Bisnis.com, JAKARTA - Kementerian Kesehatan (Kemenkes) telah mengalokasikan tambahan suplai obat terapi Covid-19 secara bertahap sampai dengan akhir Agustus 2021. Upaya tersebut menjadi angin segar di tengah persoalan ketersediaan obat terapi pasien Covid-19 di Tanah Air.
Juru Bicara Kementerian Kesehatan untuk penanganan Covid-19 Siti Nadia Tarmidzi mengatakan pemerintah telah melakukan komunikasi dengan sejumlah negara yang berpotensi menjadi memasok obat terapi Covid-19 ke Tanah Air. Sejumlah negara tersebut antara lain; China, India, Bangladesh, dan Iran.

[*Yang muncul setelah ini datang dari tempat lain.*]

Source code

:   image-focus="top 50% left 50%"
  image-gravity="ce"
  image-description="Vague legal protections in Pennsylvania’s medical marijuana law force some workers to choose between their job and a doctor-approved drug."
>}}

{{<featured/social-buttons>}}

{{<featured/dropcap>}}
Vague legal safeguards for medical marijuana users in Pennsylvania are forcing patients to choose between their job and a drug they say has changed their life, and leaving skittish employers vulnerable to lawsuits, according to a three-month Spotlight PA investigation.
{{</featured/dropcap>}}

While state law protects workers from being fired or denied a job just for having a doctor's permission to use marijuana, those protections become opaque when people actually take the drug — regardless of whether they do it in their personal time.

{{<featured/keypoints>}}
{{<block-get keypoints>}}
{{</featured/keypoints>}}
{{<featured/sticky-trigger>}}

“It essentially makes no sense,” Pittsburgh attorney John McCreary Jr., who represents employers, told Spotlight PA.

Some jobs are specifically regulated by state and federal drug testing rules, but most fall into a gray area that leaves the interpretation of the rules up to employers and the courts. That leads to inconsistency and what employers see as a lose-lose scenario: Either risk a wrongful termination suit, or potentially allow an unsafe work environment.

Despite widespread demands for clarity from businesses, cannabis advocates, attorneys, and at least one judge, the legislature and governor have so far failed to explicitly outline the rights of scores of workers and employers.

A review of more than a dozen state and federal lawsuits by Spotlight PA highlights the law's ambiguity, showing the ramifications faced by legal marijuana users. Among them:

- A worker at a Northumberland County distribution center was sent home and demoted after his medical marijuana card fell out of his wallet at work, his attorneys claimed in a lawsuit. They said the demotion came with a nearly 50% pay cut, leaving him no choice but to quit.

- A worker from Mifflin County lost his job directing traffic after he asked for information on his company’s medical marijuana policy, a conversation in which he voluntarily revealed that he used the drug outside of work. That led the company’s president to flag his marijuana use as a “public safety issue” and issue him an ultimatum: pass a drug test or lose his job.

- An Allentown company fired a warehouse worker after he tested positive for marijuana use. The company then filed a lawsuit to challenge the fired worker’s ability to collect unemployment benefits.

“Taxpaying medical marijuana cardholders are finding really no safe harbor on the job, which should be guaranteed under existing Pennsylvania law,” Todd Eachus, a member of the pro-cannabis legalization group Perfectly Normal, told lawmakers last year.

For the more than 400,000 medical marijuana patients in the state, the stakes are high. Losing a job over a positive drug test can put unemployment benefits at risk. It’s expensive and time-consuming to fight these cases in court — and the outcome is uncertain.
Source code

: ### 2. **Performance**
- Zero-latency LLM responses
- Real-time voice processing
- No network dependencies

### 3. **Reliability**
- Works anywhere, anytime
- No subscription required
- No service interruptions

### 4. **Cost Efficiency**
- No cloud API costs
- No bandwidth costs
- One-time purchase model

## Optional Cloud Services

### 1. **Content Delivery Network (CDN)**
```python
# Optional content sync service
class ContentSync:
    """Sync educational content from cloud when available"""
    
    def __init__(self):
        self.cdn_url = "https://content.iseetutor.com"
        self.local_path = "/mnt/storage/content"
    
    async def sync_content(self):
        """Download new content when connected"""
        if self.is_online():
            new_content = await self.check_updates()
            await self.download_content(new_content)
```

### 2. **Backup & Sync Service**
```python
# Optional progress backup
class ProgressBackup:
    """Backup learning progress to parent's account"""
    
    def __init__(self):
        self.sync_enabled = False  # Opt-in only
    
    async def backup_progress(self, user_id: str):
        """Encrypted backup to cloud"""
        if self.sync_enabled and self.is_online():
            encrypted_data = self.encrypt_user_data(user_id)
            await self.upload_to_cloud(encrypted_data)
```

Berdasarkan data Kemenkes yang diperoleh Bisnis.com, potensi obat yang akan disuplai melalui mekanisme impor tersebut terdiri atas Redemsivir sebanyak 8.200 vial dari China, dari India 50.000 vial, dan Bangladesh sebanyak 50.000 vial.
Kemudian, Tocilizumab (Actempra) potensi suplai datang dari China sebanyak 7.558 vial, Iran 130.500 vial (donasi 30.500 vial dan PemRI sebanyak 100.000. Lalu untuk jenis obat terapi Covid-19 IVIg (Gammaraas) dari China sebanyak 120.208 vial.
Total, tambahan impor obat terapi Covid-19 sampai dengan akhir Agustus 2021 sebanyak 108.200 vial untuk jenis Remdesivir, 138.058 vial untuk Tocilizumab 400mg/20ml, dan 120.208 vial untuk IVIg 5% 50mg.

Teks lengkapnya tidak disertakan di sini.